Preach press ethics abroad, but practice them at home

I was in New York last week for a meeting of the board of directors o the International Center for Journalists, a nonprofit organization that promotes the cause of a strong and independent press and responsible press ethics in lands where there hasn't been much freedom of the press.

Volunteer American journalists are sent to countries in Eastern Europe, Africa, and Asia where journalists who are inexperienced, or have been suppressed, are enthusiastic about learning from journalists from a free society. There is also some return flow of journalists from these countries to American newspapers and television stations whose operations and procedures they can study.

It has been a successful two-way program. The resolve and techniques of many journalists in disadvantaged areas has been strengthened. American reporters and editors, for their part, have come to be more sensitive to the problems and needs of the press in troubled areas of the world.

Most of ICFJ's board members are journalists, and, as is often the case when journalists get together in formal professional meetings, the gossip in the corridors was at least as intriguing as board-room discussion.

Corridor debate focused on two grave current lapses and one perceived lapse of journalistic ethics at home in the US.

The first of the two lapses about which there was no doubt, and unanimous disgust, was the plagiarism and journalistic fraud of a New York Times reporter, Jayson Blair, the subject of an extraordinary five-page Sunday New York Times mea culpa. Over an extended period, Mr. Blair falsified interviews, made up quotes, and lied about his whereabouts.

The second was the sale for $20,000 by two Salt Lake Tribune reporters, Kevin Cantera and Michael Vigh, of fallacious information on the Elizabeth Smart kidnapping case to the National Enquirer. Upon threat of legal action, the Enquirer was obliged to publish an abject apology, the reporters were fired, and their editor, Jay Shelledy resigned.
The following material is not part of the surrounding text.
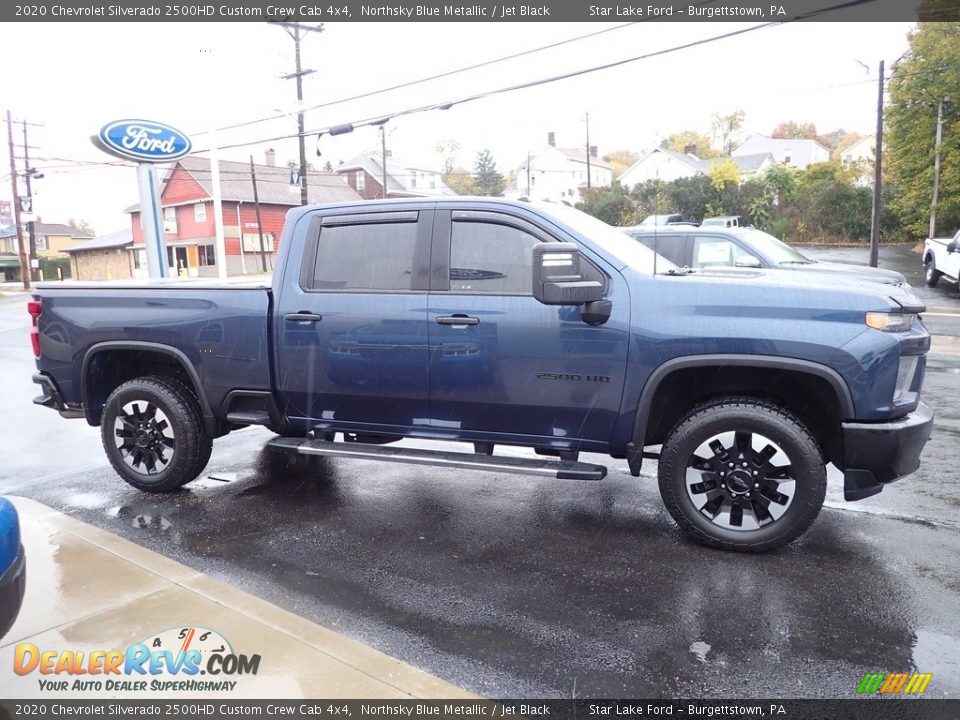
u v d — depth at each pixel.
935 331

As this took place at the newspaper of our competitor in the city of my residence, I was pressed for details.

The third issue for considerable discussion was the sale by reporters Bob Woodward and Carl Bernstein of their Watergate notes, memos, story drafts, transcripts, and other papers to the University of Texas at Austin for $5 million. On this, opinion was not unanimous. One of our board members took a rough poll which at last report was running 80 percent critical of the sale and 20 percent approving. Those uncomfortable with the sale ranged from thinking it "tacky," to the view that the papers were probably the property of the Washington Post, rather than the reporters who covered the story on the newspaper's time.

Thousands of honest journalists across the US are not guilty of the above ethical lapses, real or perceived. But all journalists are in danger of being stained, and the credibility of their news organizations questioned, by unethical journalistic behavior.

It is hardly helpful to our preaching of high standards of journalistic ethics abroad when some of our own colleagues at home are not practicing them.

I was struck by the irony of the situation when we focused at our ICFJ meeting on a position paper outlining the challenges confronting journalists in Afghanistan as they struggle to produce a respectable press after Soviet occupation and Taliban repression. The most common ethical violations are plagiarism,conflict of interest and nepotism, failure to distinguish opinion from fact, reliance solely on government sources, self-censorship of power, abuse by warlords and officials, and corruption at all levels of government and society.

Such challenges are not peculiar to Afghanistan. They are found in backward countries where bribery of journalists is endemic and a means of economic survival. Such challenges will plague us in Iraq as we seek to establish a free press, which many of us believe to be the cornerstone of democracy.

In the US, we already enjoy a free press. In other countries, journalists are still fighting for this, sometimes at terrible cost, even the loss of their lives. That's why the defiling of it in the US by such tawdry ethical lapses is particularly unworthy.

This is not the kind of journalism that most American journalists practice. They're ashamed of it. It is not the kind of journalism they suggest others, who may admire America from afar, subscribe to.

John Hughes, a former Monitor editor and winner of the Pulitzer Prize for international reporting, is editor and chief operating officer of the Deseret News.